Cillian resta songeur quelques instants. Les béguins, ça rendait vraiment les gens stupides. Il repensa furtivement à son plan pour s'accaparer la compagnie du petit Morguelune demain. Immanquable. Pathétique aussi, mais tellement irrésistible. Il poussa un discret soupir. Si ce n'était pas honteux de confier à un esprit aussi brillant que le sien l'élaboration d'un bête rendez-vous secrètement amoureux... Enfin, il avait encore le temps. Pour le moment, il devait se pencher sur le problème de Christopher.
« Le problème quand tu passes du temps à crier sur tes coéquipiers, c'est qu'il te reste moins de temps pour analyser le match qui se joue. Admettons que, pour une situation donnée, il y ait cinq solutions de résolution et que, pour toutes les voir, il te faille dix secondes avant de faire ton choix de mouvement. Si tu passes déjà quatre secondes à engueuler les autres, tu n'as plus que six secondes pour voir trois solutions. Trois solutions, ça semble suffisant pour faire ton choix, n'est-ce pas ? Ca l'est pour les joueurs médiocres sans doute, sauf que tu ne veux pas être un joueur médiocre, Christopher. Et dans les deux autres solutions que tu n'avais plus le temps de voir, il y avait peut-être LA meilleure solution. »
Le jeune homme pressa ses lèvres l'une contre l'autre, conscient d'être encore parti dans ses délires mathématiques auxquels les gens n'aimaient pas être confrontés. Surtout parce qu'il avait toujours raison. Il haussa les épaules avant d'ajouter néanmoins.
« Il y a toujours une solution optimale. LA solution qui est préférable à toutes les autres. Je regarde le jeu et je la vois. C'est comme si elle clignotait en rouge dans mon esprit. Je peux t'entraîner à les reconnaître, si tu veux. »
Heureusement que Cillian n'aimait pas jouer au Quidditch. Il aurait fait un adversaire redoutable. Il pourrait. Il savait voler sur un balai et tout, mais il ne préférait pas s'engager dans un sport collectif. Déjà, fréquenter assiduement des êtres humains lui filaient un mal de crâne pas possible et, ensuite – c'était inévitable – devoir supporter leur non-excellence était impossible à la longue. L'imprécision lui hérissait les poils des bras, il n'y pouvait rien.
Les deux jeunes hommes étaient arrivées aux abords des lourdes portes du château. Appuyé contre un battant, le gardien de l'équipe de Poufsouffle (qui devait avoir les oreilles qui sifflent) était en train de compter fleurette à une blondinette rouge et or. Cillian retint un rictus. Le joueur s'interrompit pour lancer à son coéquipier :
« Hey, Chris ! C'est bon, t'es calmé ? Tu veux v'nir boire un verre de jus de citrouille avec nous dans la Grande Salle ? Y a tous les autres déjà. »
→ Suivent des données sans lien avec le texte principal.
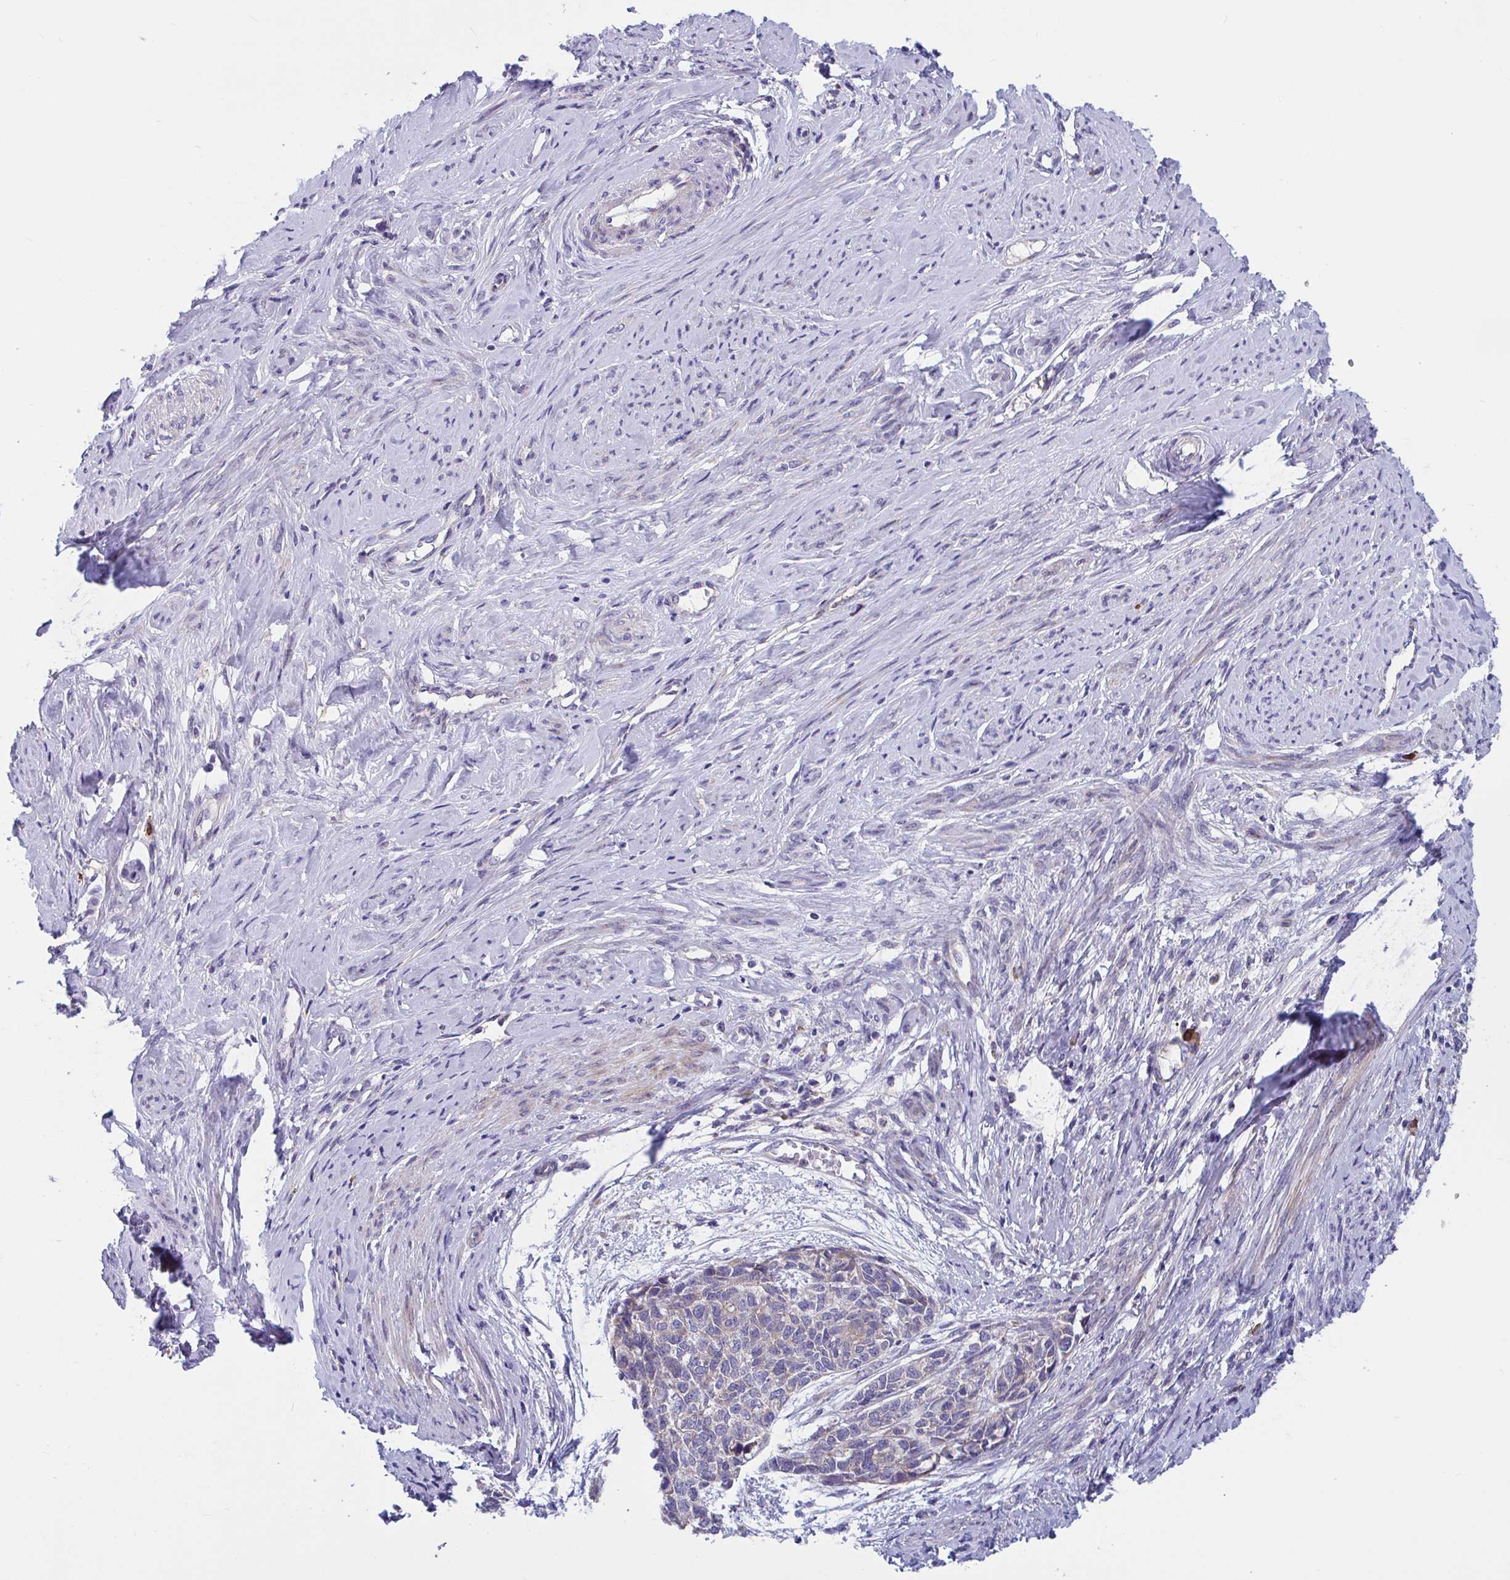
{"staining": {"intensity": "weak", "quantity": "<25%", "location": "cytoplasmic/membranous"}, "tissue": "cervical cancer", "cell_type": "Tumor cells", "image_type": "cancer", "snomed": [{"axis": "morphology", "description": "Squamous cell carcinoma, NOS"}, {"axis": "topography", "description": "Cervix"}], "caption": "A histopathology image of human cervical cancer (squamous cell carcinoma) is negative for staining in tumor cells.", "gene": "WBP1", "patient": {"sex": "female", "age": 63}}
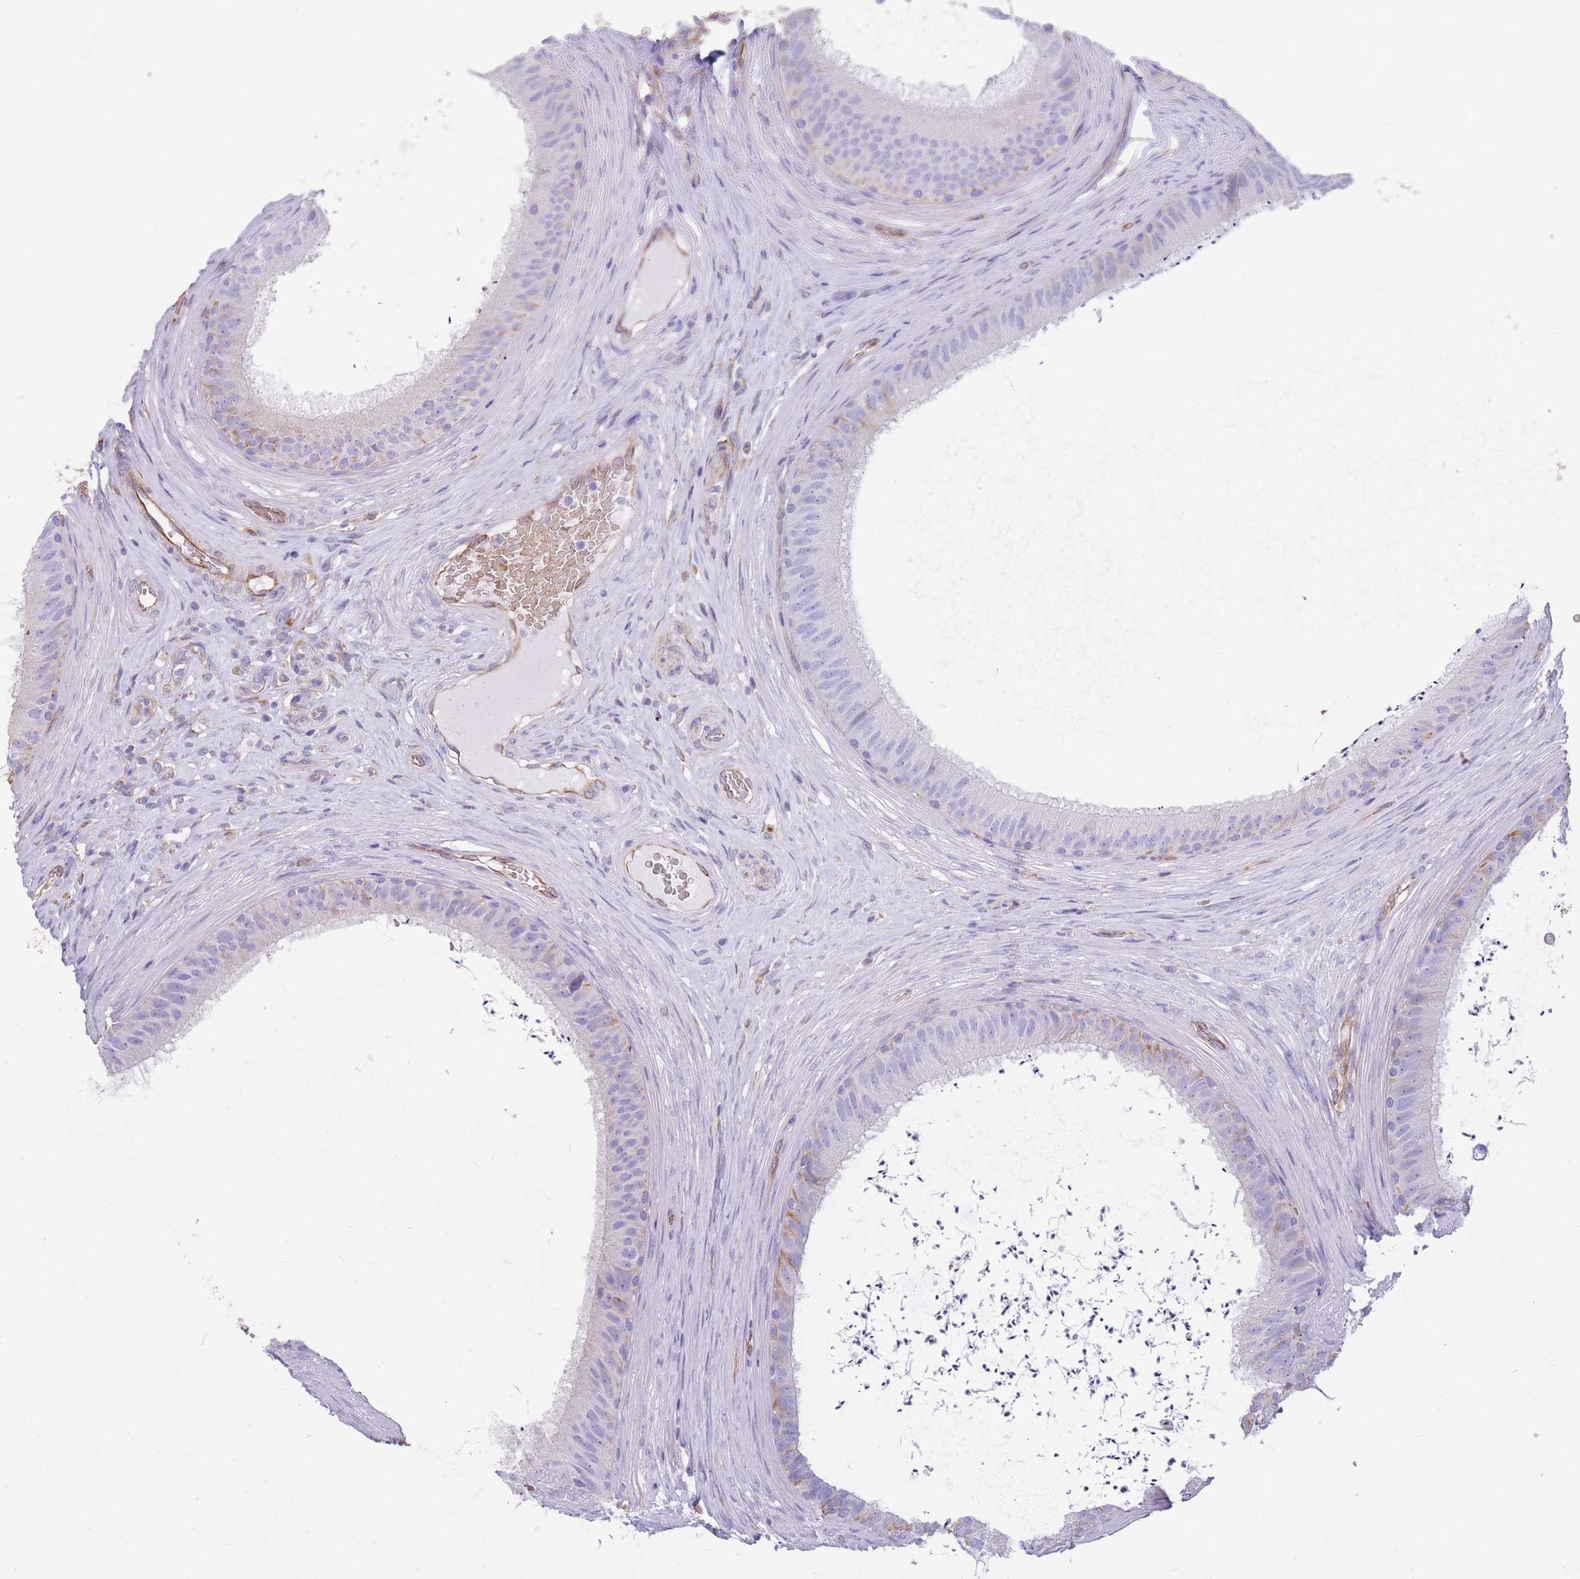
{"staining": {"intensity": "moderate", "quantity": "<25%", "location": "cytoplasmic/membranous"}, "tissue": "epididymis", "cell_type": "Glandular cells", "image_type": "normal", "snomed": [{"axis": "morphology", "description": "Normal tissue, NOS"}, {"axis": "topography", "description": "Testis"}, {"axis": "topography", "description": "Epididymis"}], "caption": "Normal epididymis shows moderate cytoplasmic/membranous positivity in approximately <25% of glandular cells, visualized by immunohistochemistry.", "gene": "ANKRD53", "patient": {"sex": "male", "age": 41}}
Comme s'ils avaient quelque chose à fêter. Il avait du lire le tableau des scores dans le mauvais sens. Jetant un regard critique à Cillian, il décida d'impressionner sa nouvelle poule en osant parler du grand méchant héritier des mages noirs devant lui :
« Qu'est-ce t'as à traîner avec le Dolohov ? Vous êtes quand même pas potes. Fais gaffe, y va te convertir. »
C'était drôle. Ironique, plutôt. Quand on savait que, secrètement encore, Cillian était en désaccord total avec les idéologies de ses parents concernant la pureté du sang. Il attendait le moment propice pour le leur faire savoir. A la fin de ses études sans doute, quand il n'aurait plus besoin de vivre sous leur toit. Car, il en était bien conscient, à la seconde où Helven Dolohov apprendrait que son fils préférait se ranger du coté des aurors que des mangemorts, il voudrait sa mort. Mieux valait un fils mort qu'un fils traître à leur sang.